__Given instruction__
Substitute "Interlude" for every "Riff" in the material below, and reproduce each line otherwise unchanged.

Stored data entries
┌──

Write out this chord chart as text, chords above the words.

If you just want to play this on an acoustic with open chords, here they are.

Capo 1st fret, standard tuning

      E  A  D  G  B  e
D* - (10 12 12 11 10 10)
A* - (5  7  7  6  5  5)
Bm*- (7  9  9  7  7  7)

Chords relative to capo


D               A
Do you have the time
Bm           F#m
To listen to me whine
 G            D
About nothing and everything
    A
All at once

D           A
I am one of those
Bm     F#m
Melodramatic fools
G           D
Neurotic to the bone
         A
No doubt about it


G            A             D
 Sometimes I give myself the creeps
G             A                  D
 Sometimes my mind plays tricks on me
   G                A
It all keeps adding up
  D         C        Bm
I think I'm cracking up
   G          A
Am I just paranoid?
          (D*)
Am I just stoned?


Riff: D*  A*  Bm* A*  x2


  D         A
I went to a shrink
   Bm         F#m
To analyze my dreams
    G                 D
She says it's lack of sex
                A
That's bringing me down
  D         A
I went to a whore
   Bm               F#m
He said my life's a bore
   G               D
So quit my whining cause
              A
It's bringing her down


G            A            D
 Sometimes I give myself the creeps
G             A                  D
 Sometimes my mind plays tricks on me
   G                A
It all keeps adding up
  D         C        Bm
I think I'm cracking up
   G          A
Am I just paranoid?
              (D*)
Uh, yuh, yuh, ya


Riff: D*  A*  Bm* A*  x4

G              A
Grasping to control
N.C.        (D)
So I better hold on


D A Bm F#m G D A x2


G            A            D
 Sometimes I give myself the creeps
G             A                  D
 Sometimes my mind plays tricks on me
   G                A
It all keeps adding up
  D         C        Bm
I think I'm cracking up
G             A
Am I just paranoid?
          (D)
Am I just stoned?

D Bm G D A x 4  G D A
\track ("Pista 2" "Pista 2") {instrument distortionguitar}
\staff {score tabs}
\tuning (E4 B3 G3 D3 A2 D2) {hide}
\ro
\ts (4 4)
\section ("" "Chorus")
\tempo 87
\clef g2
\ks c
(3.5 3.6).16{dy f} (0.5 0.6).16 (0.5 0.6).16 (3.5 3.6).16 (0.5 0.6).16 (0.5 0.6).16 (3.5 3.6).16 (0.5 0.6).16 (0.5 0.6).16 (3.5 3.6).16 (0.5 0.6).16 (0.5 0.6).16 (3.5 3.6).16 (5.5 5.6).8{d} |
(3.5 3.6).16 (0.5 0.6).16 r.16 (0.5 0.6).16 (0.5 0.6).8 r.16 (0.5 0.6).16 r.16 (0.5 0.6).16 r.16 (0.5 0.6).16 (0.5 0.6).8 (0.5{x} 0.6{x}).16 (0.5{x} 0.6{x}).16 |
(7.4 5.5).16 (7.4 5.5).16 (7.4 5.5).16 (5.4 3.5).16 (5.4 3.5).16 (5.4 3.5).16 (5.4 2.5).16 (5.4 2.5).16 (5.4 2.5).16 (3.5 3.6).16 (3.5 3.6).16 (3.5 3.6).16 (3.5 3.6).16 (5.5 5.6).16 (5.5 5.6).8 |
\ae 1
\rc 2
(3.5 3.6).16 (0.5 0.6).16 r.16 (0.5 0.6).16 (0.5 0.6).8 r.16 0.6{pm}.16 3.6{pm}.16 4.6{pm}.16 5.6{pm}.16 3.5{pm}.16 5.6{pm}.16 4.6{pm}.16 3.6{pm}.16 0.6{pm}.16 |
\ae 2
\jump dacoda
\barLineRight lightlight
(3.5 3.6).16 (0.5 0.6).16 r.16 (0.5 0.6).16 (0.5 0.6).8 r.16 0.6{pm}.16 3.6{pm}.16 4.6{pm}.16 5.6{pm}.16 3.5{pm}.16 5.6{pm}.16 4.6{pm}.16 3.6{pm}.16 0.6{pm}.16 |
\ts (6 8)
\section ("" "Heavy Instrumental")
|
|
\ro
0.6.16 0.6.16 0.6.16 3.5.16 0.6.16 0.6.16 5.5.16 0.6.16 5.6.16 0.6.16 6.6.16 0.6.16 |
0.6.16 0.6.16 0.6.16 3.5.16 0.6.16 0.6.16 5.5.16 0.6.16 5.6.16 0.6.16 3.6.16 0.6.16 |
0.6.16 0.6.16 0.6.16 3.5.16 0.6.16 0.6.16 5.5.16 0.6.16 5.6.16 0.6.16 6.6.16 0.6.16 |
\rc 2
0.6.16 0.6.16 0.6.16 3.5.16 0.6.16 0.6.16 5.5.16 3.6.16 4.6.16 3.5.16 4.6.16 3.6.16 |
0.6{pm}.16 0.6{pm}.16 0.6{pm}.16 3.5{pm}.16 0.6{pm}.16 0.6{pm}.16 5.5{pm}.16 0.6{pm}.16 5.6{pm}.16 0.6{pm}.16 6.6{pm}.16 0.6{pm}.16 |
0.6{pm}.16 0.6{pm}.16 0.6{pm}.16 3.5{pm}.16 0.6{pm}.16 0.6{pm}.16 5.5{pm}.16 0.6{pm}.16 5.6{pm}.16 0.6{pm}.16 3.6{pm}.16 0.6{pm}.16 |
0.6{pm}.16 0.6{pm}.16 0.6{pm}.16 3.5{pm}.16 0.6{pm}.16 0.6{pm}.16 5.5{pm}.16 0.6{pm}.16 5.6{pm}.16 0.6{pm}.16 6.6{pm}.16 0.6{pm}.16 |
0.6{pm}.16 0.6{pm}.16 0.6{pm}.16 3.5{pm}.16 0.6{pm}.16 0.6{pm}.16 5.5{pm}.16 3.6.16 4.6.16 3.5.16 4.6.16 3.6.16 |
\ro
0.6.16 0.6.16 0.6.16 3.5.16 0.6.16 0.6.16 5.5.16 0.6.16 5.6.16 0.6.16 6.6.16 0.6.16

└──

__Exercise answer__
Write out this chord chart as text, chords above the words.

If you just want to play this on an acoustic with open chords, here they are.

Capo 1st fret, standard tuning

      E  A  D  G  B  e
D* - (10 12 12 11 10 10)
A* - (5  7  7  6  5  5)
Bm*- (7  9  9  7  7  7)

Chords relative to capo


D               A
Do you have the time
Bm           F#m
To listen to me whine
 G            D
About nothing and everything
    A
All at once

D           A
I am one of those
Bm     F#m
Melodramatic fools
G           D
Neurotic to the bone
         A
No doubt about it


G            A             D
 Sometimes I give myself the creeps
G             A                  D
 Sometimes my mind plays tricks on me
   G                A
It all keeps adding up
  D         C        Bm
I think I'm cracking up
   G          A
Am I just paranoid?
          (D*)
Am I just stoned?


Interlude: D*  A*  Bm* A*  x2


  D         A
I went to a shrink
   Bm         F#m
To analyze my dreams
    G                 D
She says it's lack of sex
                A
That's bringing me down
  D         A
I went to a whore
   Bm               F#m
He said my life's a bore
   G               D
So quit my whining cause
              A
It's bringing her down


G            A            D
 Sometimes I give myself the creeps
G             A                  D
 Sometimes my mind plays tricks on me
   G                A
It all keeps adding up
  D         C        Bm
I think I'm cracking up
   G          A
Am I just paranoid?
              (D*)
Uh, yuh, yuh, ya


Interlude: D*  A*  Bm* A*  x4

G              A
Grasping to control
N.C.        (D)
So I better hold on


D A Bm F#m G D A x2


G            A            D
 Sometimes I give myself the creeps
G             A                  D
 Sometimes my mind plays tricks on me
   G                A
It all keeps adding up
  D         C        Bm
I think I'm cracking up
G             A
Am I just paranoid?
          (D)
Am I just stoned?

D Bm G D A x 4  G D A
\track ("Pista 2" "Pista 2") {instrument distortionguitar}
\staff {score tabs}
\tuning (E4 B3 G3 D3 A2 D2) {hide}
\ro
\ts (4 4)
\section ("" "Chorus")
\tempo 87
\clef g2
\ks c
(3.5 3.6).16{dy f} (0.5 0.6).16 (0.5 0.6).16 (3.5 3.6).16 (0.5 0.6).16 (0.5 0.6).16 (3.5 3.6).16 (0.5 0.6).16 (0.5 0.6).16 (3.5 3.6).16 (0.5 0.6).16 (0.5 0.6).16 (3.5 3.6).16 (5.5 5.6).8{d} |
(3.5 3.6).16 (0.5 0.6).16 r.16 (0.5 0.6).16 (0.5 0.6).8 r.16 (0.5 0.6).16 r.16 (0.5 0.6).16 r.16 (0.5 0.6).16 (0.5 0.6).8 (0.5{x} 0.6{x}).16 (0.5{x} 0.6{x}).16 |
(7.4 5.5).16 (7.4 5.5).16 (7.4 5.5).16 (5.4 3.5).16 (5.4 3.5).16 (5.4 3.5).16 (5.4 2.5).16 (5.4 2.5).16 (5.4 2.5).16 (3.5 3.6).16 (3.5 3.6).16 (3.5 3.6).16 (3.5 3.6).16 (5.5 5.6).16 (5.5 5.6).8 |
\ae 1
\rc 2
(3.5 3.6).16 (0.5 0.6).16 r.16 (0.5 0.6).16 (0.5 0.6).8 r.16 0.6{pm}.16 3.6{pm}.16 4.6{pm}.16 5.6{pm}.16 3.5{pm}.16 5.6{pm}.16 4.6{pm}.16 3.6{pm}.16 0.6{pm}.16 |
\ae 2
\jump dacoda
\barLineRight lightlight
(3.5 3.6).16 (0.5 0.6).16 r.16 (0.5 0.6).16 (0.5 0.6).8 r.16 0.6{pm}.16 3.6{pm}.16 4.6{pm}.16 5.6{pm}.16 3.5{pm}.16 5.6{pm}.16 4.6{pm}.16 3.6{pm}.16 0.6{pm}.16 |
\ts (6 8)
\section ("" "Heavy Instrumental")
|
|
\ro
0.6.16 0.6.16 0.6.16 3.5.16 0.6.16 0.6.16 5.5.16 0.6.16 5.6.16 0.6.16 6.6.16 0.6.16 |
0.6.16 0.6.16 0.6.16 3.5.16 0.6.16 0.6.16 5.5.16 0.6.16 5.6.16 0.6.16 3.6.16 0.6.16 |
0.6.16 0.6.16 0.6.16 3.5.16 0.6.16 0.6.16 5.5.16 0.6.16 5.6.16 0.6.16 6.6.16 0.6.16 |
\rc 2
0.6.16 0.6.16 0.6.16 3.5.16 0.6.16 0.6.16 5.5.16 3.6.16 4.6.16 3.5.16 4.6.16 3.6.16 |
0.6{pm}.16 0.6{pm}.16 0.6{pm}.16 3.5{pm}.16 0.6{pm}.16 0.6{pm}.16 5.5{pm}.16 0.6{pm}.16 5.6{pm}.16 0.6{pm}.16 6.6{pm}.16 0.6{pm}.16 |
0.6{pm}.16 0.6{pm}.16 0.6{pm}.16 3.5{pm}.16 0.6{pm}.16 0.6{pm}.16 5.5{pm}.16 0.6{pm}.16 5.6{pm}.16 0.6{pm}.16 3.6{pm}.16 0.6{pm}.16 |
0.6{pm}.16 0.6{pm}.16 0.6{pm}.16 3.5{pm}.16 0.6{pm}.16 0.6{pm}.16 5.5{pm}.16 0.6{pm}.16 5.6{pm}.16 0.6{pm}.16 6.6{pm}.16 0.6{pm}.16 |
0.6{pm}.16 0.6{pm}.16 0.6{pm}.16 3.5{pm}.16 0.6{pm}.16 0.6{pm}.16 5.5{pm}.16 3.6.16 4.6.16 3.5.16 4.6.16 3.6.16 |
\ro
0.6.16 0.6.16 0.6.16 3.5.16 0.6.16 0.6.16 5.5.16 0.6.16 5.6.16 0.6.16 6.6.16 0.6.16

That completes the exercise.